Ahora la señora de arriba baja a verme incluso con ropa de estar por casa, en pantuflas, pero de esas preciosas, con tacones y plumitas de avestruz. Trae los ojos embadurnados de maquillaje y se nota que ha llorado.

Me gustaría dejarla en la puerta, porque yo estoy de parte de Anna, pero me da pena y le digo que pase y se siente en el sofá rojo de lana rizada y le pregunto si le apetece tomar algo.

—¿Cómo es esta historia de la señora de abajo que vivía en mi casa y en cuanto yo le ofrecí generosamente que se quedara como ama de llaves, recogió sus bártulos y se volvió para su piso? ¿Qué le he hecho yo? ¿No se habrá hecho amante de mi marido? Pero si ella también es una vieja igual que yo. ¿Qué es lo que quieren, vencer a la naturaleza? ¿Actuar en contra de todo sentido común? ¿Quieren hacerse los jovencitos? ¿Ser lo que no son ni nunca más serán? ¿Y mi hijo? Él también contrario a la naturaleza. Sin futuro. Todos sin futuro. Padre, hijo e hijito, el pobre no tiene la culpa. Es difícil, créame, muy difícil querer a alguien que no hace nada, pero absolutamente nada de lo que una quisiera. Llegué incluso a pensar en suicidarme. No quería saber nada más de ninguno de los tres. Me fui aprovisionando de pastillas para dormir que el médico me había recetado para varios meses y todas las noches dejaba de tomármelas y las guardaba para tragármelas todas juntas. Pero las guardé durante demasiado tiempo y, cuando decidí que había llegado el momento de morir, las pastillas más antiguas habían caducado.
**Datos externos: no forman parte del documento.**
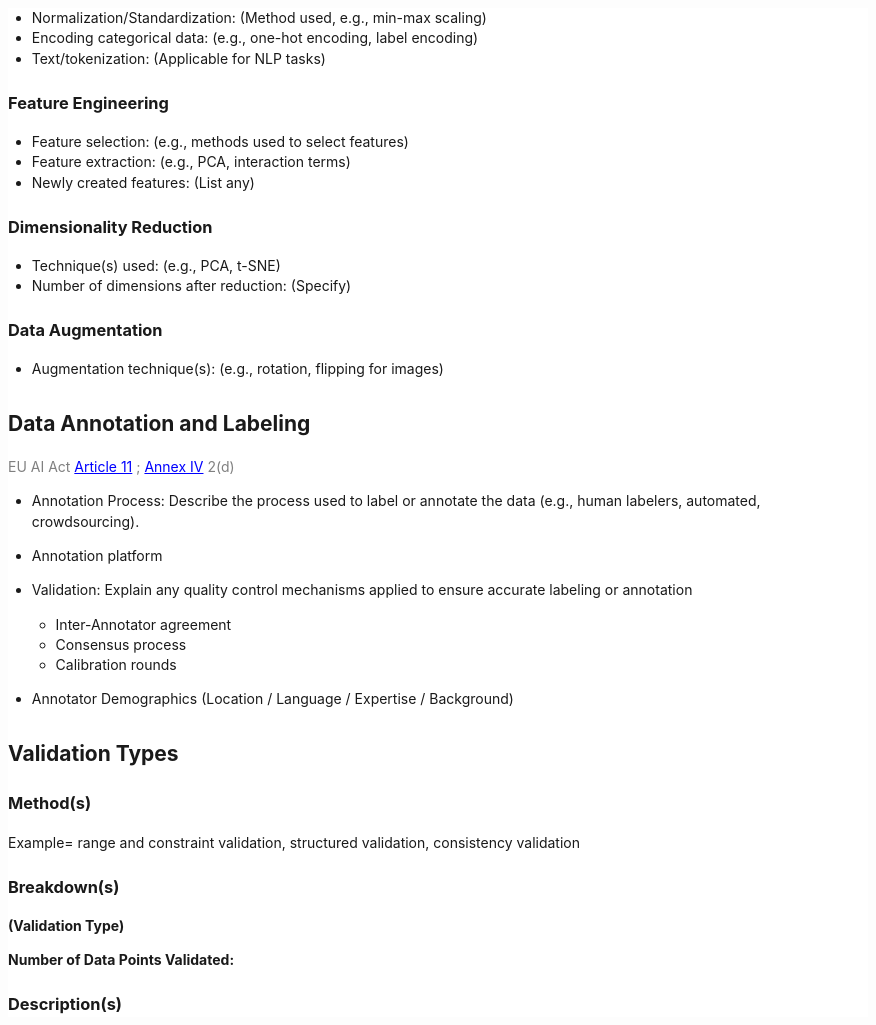 * Normalization/Standardization: (Method used, e.g., min-max scaling)
* Encoding categorical data: (e.g., one-hot encoding, label encoding)
* Text/tokenization: (Applicable for NLP tasks)

### Feature Engineering

* Feature selection: (e.g., methods used to select features)
* Feature extraction: (e.g., PCA, interaction terms)
* Newly created features: (List any)

### Dimensionality Reduction

* Technique(s) used: (e.g., PCA, t-SNE)
* Number of dimensions after reduction: (Specify)

### Data Augmentation

* Augmentation technique(s): (e.g., rotation, flipping for images)

## Data Annotation and Labeling 

<div style="color: gray">
  EU AI Act <a href="https://artificialintelligenceact.eu/article/11/" style="color:blue; text-decoration:underline">Article 11</a> ; <a href="https://artificialintelligenceact.eu/annex/4/" style="color:blue; text-decoration:underline">Annex IV</a> 2(d)
  <p></p>
</div>

* Annotation Process: Describe the process used to label or annotate the data (e.g., human labelers, automated, crowdsourcing).
* Annotation platform
* Validation: Explain any quality control mechanisms applied to ensure accurate labeling or annotation
  - Inter-Annotator agreement
  - Consensus process
  - Calibration rounds

* Annotator Demographics (Location / Language / Expertise / Background)

## Validation Types

### Method(s) 

Example= range and constraint validation, structured validation, consistency validation

### Breakdown(s)

**(Validation Type)**

**Number of Data Points Validated:** 

### Description(s)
—Se lo ruego, Mrs. Johnson —le dije tomando sus manos entre las mías—, deje de pensar en el suicidio.

—¿Cómo hago para no pensar en ello con todas esas cosas contrarias a la naturaleza?

—No entiendo. ¿Qué es contrario a la naturaleza?

—No hay nada que entender. Son americanos. En Estados Unidos no se resignan ante el curso las cosas. Y no es ninguna casualidad que mi marido sea americano y que mi hijo sea hijo de un americano.